En diciembre de 1944, la 92ª División de Infantería, compuesta mayoritariamente por soldados negros, descubrió a dos hombres exhaustos que afirmaban haber escapado de un campo de concentración. Uno, de tez clara y cabello rubio, mostraba una apariencia académica; el otro, de piel morena y postura erguida, era Reed Peggram. Ambos describieron una travesía épica: nadaron en lagos helados, cruzaron los Apenninos cubiertos de nieve y se refugiaron en graneros, cuevas y casas de partisanos solidarios.

Según el corresponsal Max Johnson, la historia parecía sacada de la mitología griega, comparándola con la lealtad de Damo y Pítias. Sin embargo, Johnson mostraba escepticismo, cuestionando la ciudadanía de Peggram por su acento británico y la veracidad de sus títulos académicos.

Un intelectual atrapado en la guerra

Reed nació en Boston en 1914, hijo de Harvey Thomas Peggram, veterano de la Primera Guerra Mundial que sufrió graves secuelas y pasó sus últimos años en un hospital psiquiátrico. A pesar de la ausencia paterna, Reed brilló en la escuela Boston Latin, destacándose entre 262 compañeros como el único estudiante negro en los clubes literarios y dramáticos.

Su talento lo llevó a Harvard, donde obtuvo una licenciatura y una maestría, y fue admitido a la prestigiosa sociedad Phi Beta Kappa. Dominaba el inglés, el danés y tres idiomas más, y llevaba consigo una llave simbólica de la fraternidad académica, que consideraba más valiosa que cualquier trofeo militar.

El vínculo que desafió al fascismo

Durante su cautiverio, Peggram y Hauptmann se aferraron a una relación que trascendía la amistad. En medio del horror de los campos, compartieron palabras, sueños y, según testimonios, gestos de afecto que los mantuvieron humanos. Su determinación de no separarse, aun cuando la supervivencia exigía decisiones difíciles, se convirtió en un acto de rebeldía contra la deshumanización nazi.

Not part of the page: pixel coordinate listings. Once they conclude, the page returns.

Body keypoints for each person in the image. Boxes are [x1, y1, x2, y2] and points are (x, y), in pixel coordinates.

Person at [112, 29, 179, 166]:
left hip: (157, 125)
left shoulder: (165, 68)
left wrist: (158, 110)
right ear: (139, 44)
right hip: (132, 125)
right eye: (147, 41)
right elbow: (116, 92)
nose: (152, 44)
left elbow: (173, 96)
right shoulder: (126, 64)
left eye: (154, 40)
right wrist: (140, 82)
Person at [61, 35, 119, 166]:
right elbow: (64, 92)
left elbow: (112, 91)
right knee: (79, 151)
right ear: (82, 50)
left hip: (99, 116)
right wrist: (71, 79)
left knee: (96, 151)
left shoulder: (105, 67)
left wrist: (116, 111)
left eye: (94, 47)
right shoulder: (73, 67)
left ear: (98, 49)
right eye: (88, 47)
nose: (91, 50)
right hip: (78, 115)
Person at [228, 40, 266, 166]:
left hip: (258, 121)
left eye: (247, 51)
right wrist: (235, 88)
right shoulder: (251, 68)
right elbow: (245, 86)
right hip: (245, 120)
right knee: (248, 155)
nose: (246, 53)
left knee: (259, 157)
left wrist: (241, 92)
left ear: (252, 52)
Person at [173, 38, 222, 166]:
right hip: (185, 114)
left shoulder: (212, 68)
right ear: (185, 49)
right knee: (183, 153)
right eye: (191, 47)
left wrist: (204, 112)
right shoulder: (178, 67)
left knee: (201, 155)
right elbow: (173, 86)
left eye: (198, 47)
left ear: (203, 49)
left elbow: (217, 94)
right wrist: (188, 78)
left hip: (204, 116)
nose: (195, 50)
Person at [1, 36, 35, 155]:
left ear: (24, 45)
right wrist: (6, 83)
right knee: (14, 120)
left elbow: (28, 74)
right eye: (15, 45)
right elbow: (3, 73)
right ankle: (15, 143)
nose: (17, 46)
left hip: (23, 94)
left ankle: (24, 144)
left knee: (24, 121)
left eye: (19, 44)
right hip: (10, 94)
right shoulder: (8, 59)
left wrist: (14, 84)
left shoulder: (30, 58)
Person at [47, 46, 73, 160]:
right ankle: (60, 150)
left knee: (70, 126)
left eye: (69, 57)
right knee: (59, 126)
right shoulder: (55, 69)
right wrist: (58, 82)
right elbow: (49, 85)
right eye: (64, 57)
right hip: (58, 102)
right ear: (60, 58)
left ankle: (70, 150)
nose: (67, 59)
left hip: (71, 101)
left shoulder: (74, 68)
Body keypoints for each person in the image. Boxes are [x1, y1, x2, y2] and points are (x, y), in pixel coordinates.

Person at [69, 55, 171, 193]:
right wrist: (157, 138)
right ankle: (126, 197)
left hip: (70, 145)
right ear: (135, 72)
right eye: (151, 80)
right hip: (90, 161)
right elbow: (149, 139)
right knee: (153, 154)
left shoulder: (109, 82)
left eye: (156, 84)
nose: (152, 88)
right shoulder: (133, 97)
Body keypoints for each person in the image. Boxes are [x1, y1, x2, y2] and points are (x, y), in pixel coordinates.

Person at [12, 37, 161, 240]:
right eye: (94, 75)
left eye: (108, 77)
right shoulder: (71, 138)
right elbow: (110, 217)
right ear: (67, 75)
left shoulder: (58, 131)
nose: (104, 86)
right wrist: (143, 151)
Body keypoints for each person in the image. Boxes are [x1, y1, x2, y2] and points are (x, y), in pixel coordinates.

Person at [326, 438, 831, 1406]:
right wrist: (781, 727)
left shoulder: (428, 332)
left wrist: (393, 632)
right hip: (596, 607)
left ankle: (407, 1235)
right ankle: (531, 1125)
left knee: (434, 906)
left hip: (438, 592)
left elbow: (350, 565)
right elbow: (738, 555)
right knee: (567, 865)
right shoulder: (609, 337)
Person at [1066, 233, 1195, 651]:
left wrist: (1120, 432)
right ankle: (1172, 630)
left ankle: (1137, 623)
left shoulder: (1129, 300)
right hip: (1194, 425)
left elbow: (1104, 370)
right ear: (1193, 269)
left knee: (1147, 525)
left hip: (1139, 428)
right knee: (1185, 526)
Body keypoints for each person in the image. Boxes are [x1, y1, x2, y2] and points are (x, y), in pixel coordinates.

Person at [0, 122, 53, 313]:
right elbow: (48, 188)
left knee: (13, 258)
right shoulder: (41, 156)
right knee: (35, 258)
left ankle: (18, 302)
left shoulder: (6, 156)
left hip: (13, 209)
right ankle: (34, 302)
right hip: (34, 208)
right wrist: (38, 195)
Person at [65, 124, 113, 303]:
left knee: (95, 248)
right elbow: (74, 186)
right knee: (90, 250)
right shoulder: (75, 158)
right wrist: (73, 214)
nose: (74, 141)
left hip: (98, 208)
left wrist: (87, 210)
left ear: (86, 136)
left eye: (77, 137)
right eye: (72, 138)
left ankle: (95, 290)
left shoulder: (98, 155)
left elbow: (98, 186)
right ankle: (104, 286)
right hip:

Al ser rescatados, la prioridad de Reed no era la medalla ni el reconocimiento, sino la pérdida de su diploma de Harvard, un documento que los nazis nunca pudieron arrebatar. “No emiten duplicados”, confesó, “pero aún guardo mi llave de Phi Beta Kappa”.

Legado y reconocimiento

La historia de Reed Peggram quedó relegada a los márgenes de los archivos militares hasta que la periodista Ethelene Whitmire la rescató, ampliándola en un libro que será publicado por Penguin Random House. Su relato ilumina la intersección de raza, sexualidad y valentía en un contexto donde ambos eran considerados amenazas al orden establecido.

Hoy, la memoria de Peggram sirve como recordatorio de que el amor y la amistad pueden florecer incluso bajo la sombra más oscura, y que la resistencia no siempre se mide con armas, sino con la firmeza del corazón.